Windows users: The dataset was compressed into a tarball using Linux. Some Windows extractors have problems reading the files. One program that can be used to extract the data in Windows is 7zip ( http://www.7-zip.org/ ). Open the single file extracted from the tarball again with 7zip to unpack it into a directory.

The files are named as follows:
<scene>.pcd - A 3D point cloud stored in PCD format, readable with the ROS Point Cloud Library (PCL). Each point is stored with 4 fields: the 3D coordinate (x, y, z), and the color packed into 24 bits with 8 bits per channel (rgb). Software for reading PCD files is available at http://www.cs.washington.edu/rgbd-dataset/software.html.
<scene>.pose - The camera poses for each constituent frame estimated by RGB-D Mapping, where each line is one video frame. The two numbers before the colon form the timestamp. The 7 numbers after the colon is the camera pose (a,b,c,d,x,y,z), where a,b,c,d is the camera orientation expressed as a quarternion, and x,y,z is the camera position in the global coordinate frame. The camera pose of the first frame of each video is always the origin of the global coordinate frame.
<scene>.label - The object labels of each 3D point in the scene. The first number is the number of points in the scene. This is followed by the labels of every point, in the same order as they appear in <scene>.pcd, where 0 is background, 1 is bowl, 2 is cap, 3 is cereal box, 4 is coffee mug, and 5 is soda can.


MATLAB code example for transforming 3D points of a video frame into the global coordinate frame:
Supposing "poses" is a Nx7 matrix storing the camera poses of the N video frames, the following code snippet will transform a set of 3D points from the depth image "depth" of the i-th video frame into the global coordinate frame.

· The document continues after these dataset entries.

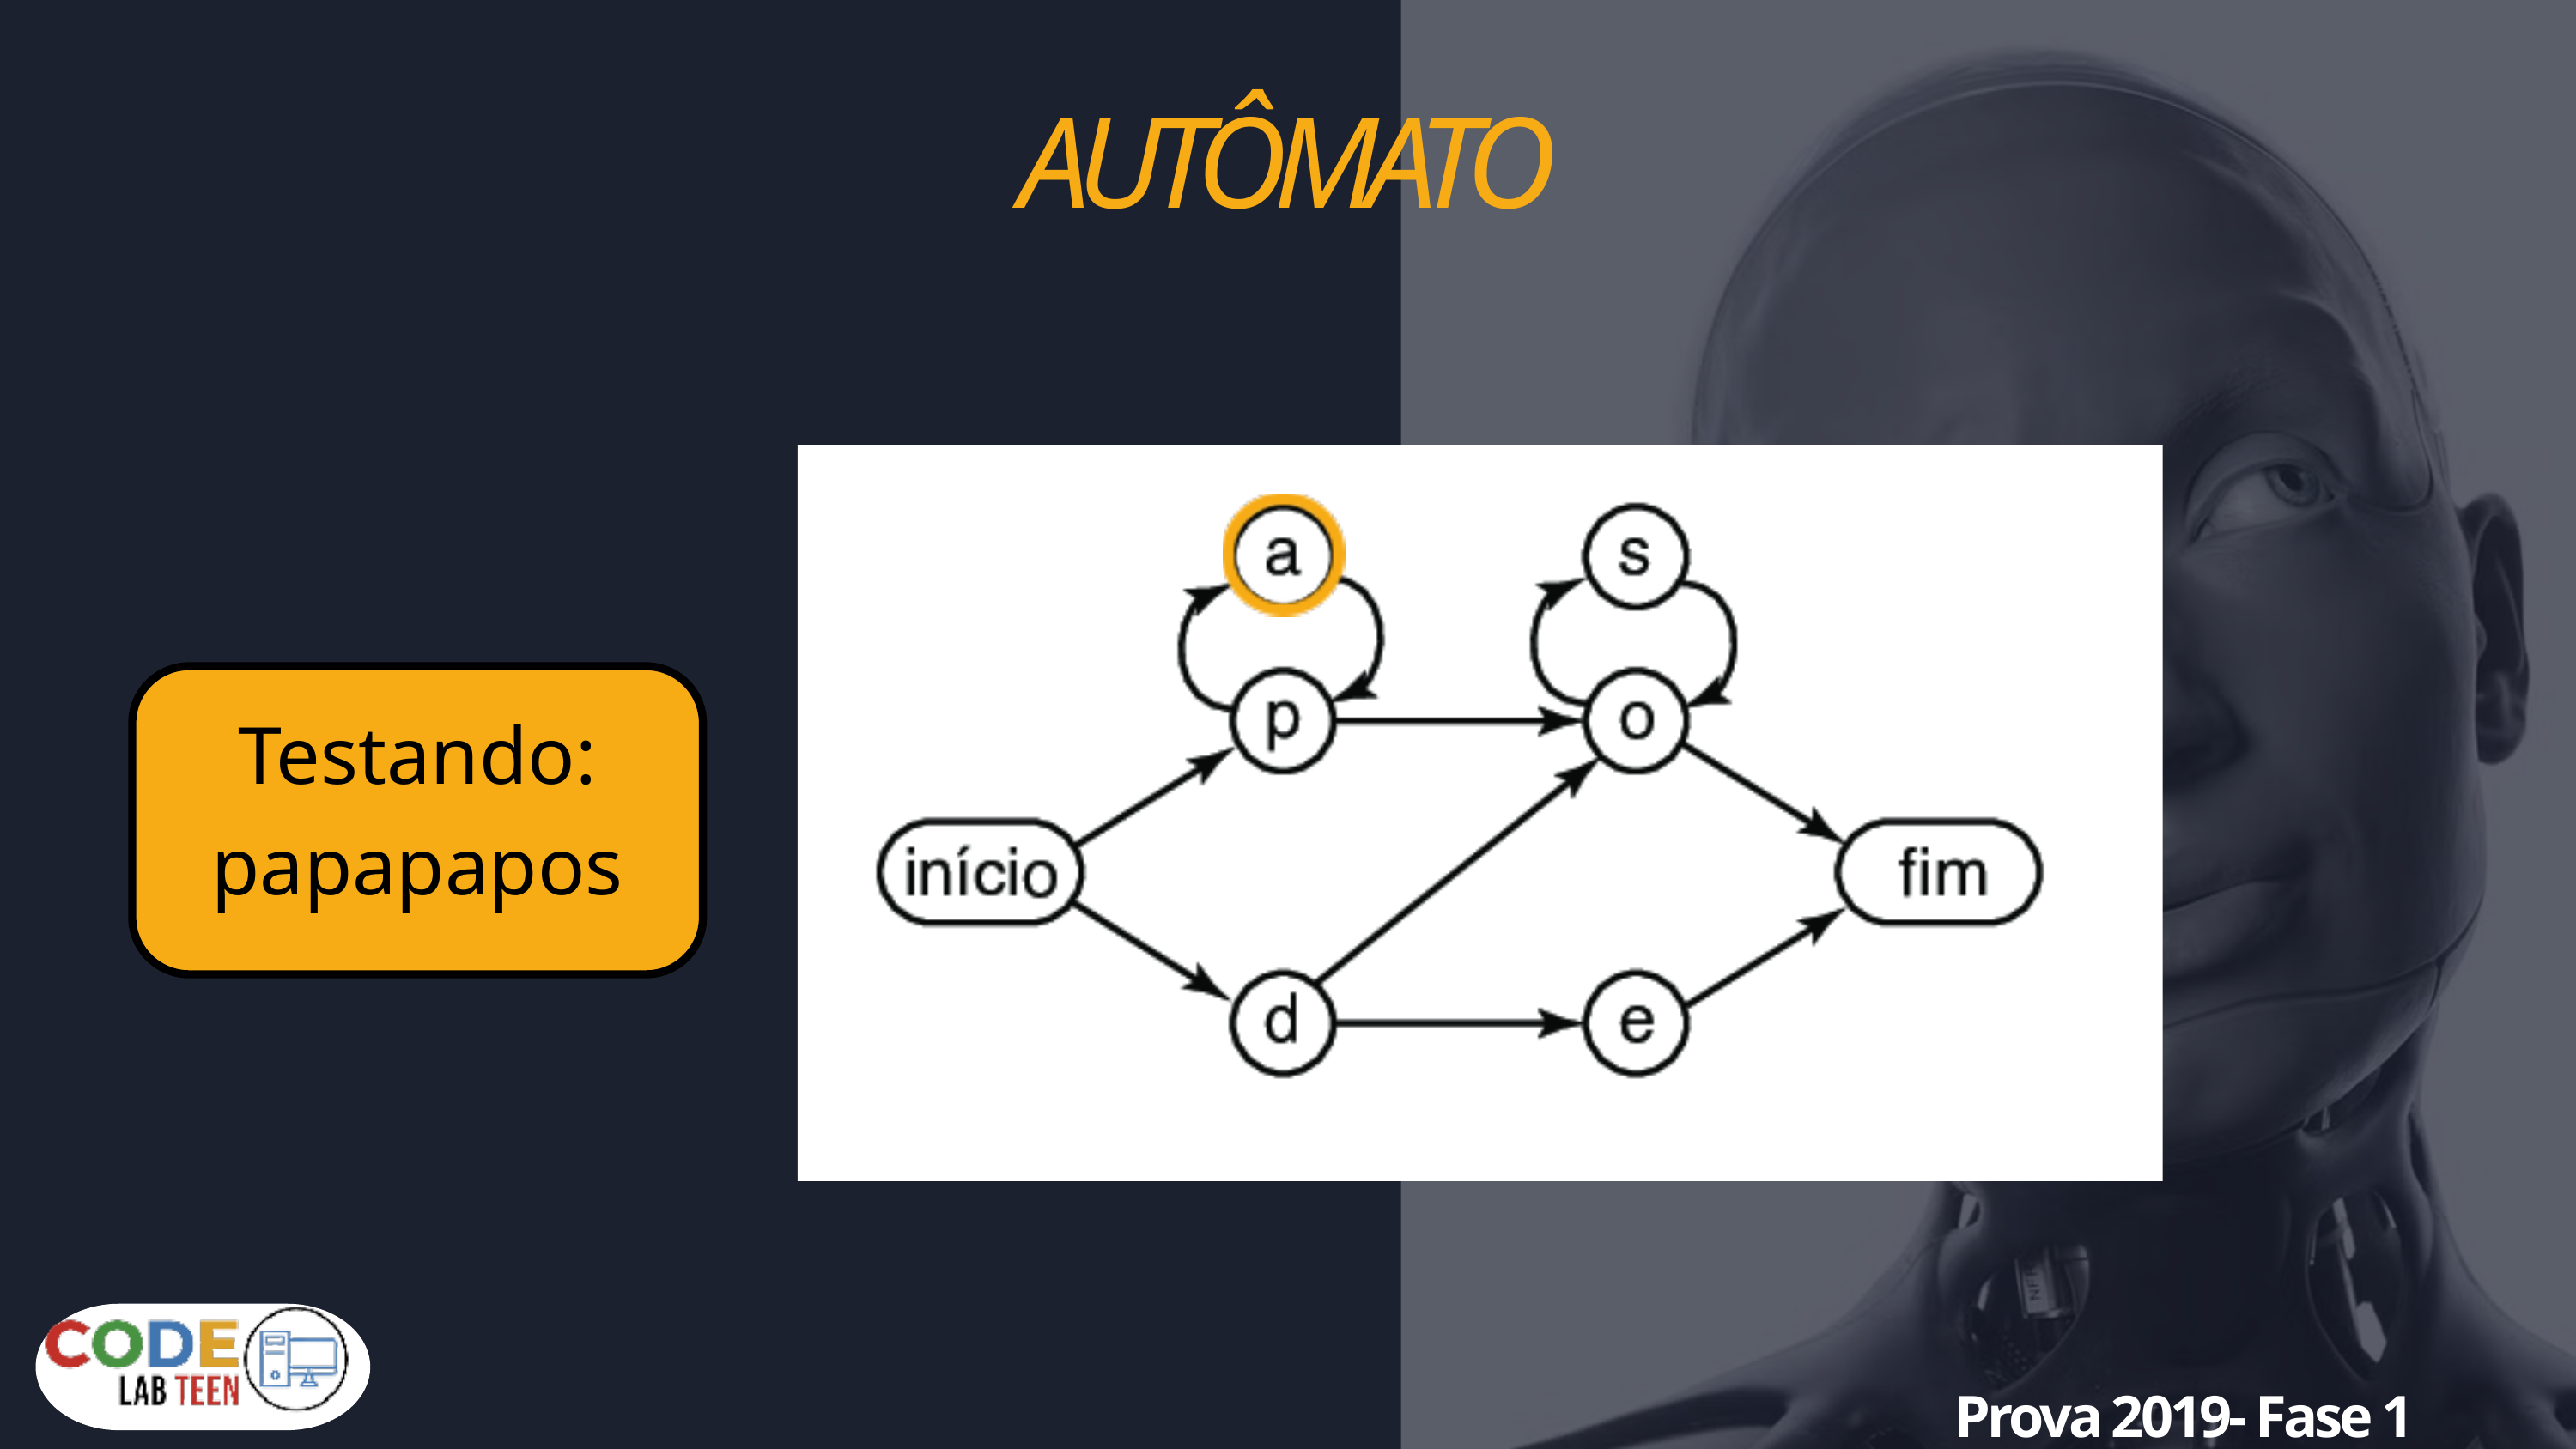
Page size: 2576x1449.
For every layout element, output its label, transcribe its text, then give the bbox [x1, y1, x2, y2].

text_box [8, 1284, 398, 1449]
text_box [1223, 494, 1346, 617]
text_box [131, 665, 703, 975]
text_box [797, 445, 1396, 1181]
text_box AUTÔMATO [173, 60, 1396, 233]
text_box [1400, 0, 2576, 1449]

pcloud = depthToCloud(depth);
pts = reshape(pcloud,size(pcloud,1)*size(pcloud,2),3);
pts = bsxfun(@plus,poses(i,5:7),quatrotate([poses(i,1) -poses(i,2:4)],pts));


*Peter Henry, Michael Krainin, Evan Herbst, Xiaofeng Ren, and Dieter Fox. RGB-D Mapping: Using Kinect-Style Depth Cameras for Dense 3D Modeling of Indoor Environments. International Journal of Robotics Research, 2012.


Please cite the following papers if you use this dataset:

Detection-based Object Labeling in 3D Scenes 
Kevin Lai, Liefeng Bo, Xiaofeng Ren, and Dieter Fox 
IEEE International Conference on Robotics and Automation (ICRA), May 2012.

A Large-Scale Hierarchical Multi-View RGB-D Object Dataset 
Kevin Lai, Liefeng Bo, Xiaofeng Ren, and Dieter Fox 
IEEE International Conference on Robotics and Automation (ICRA), May 2011.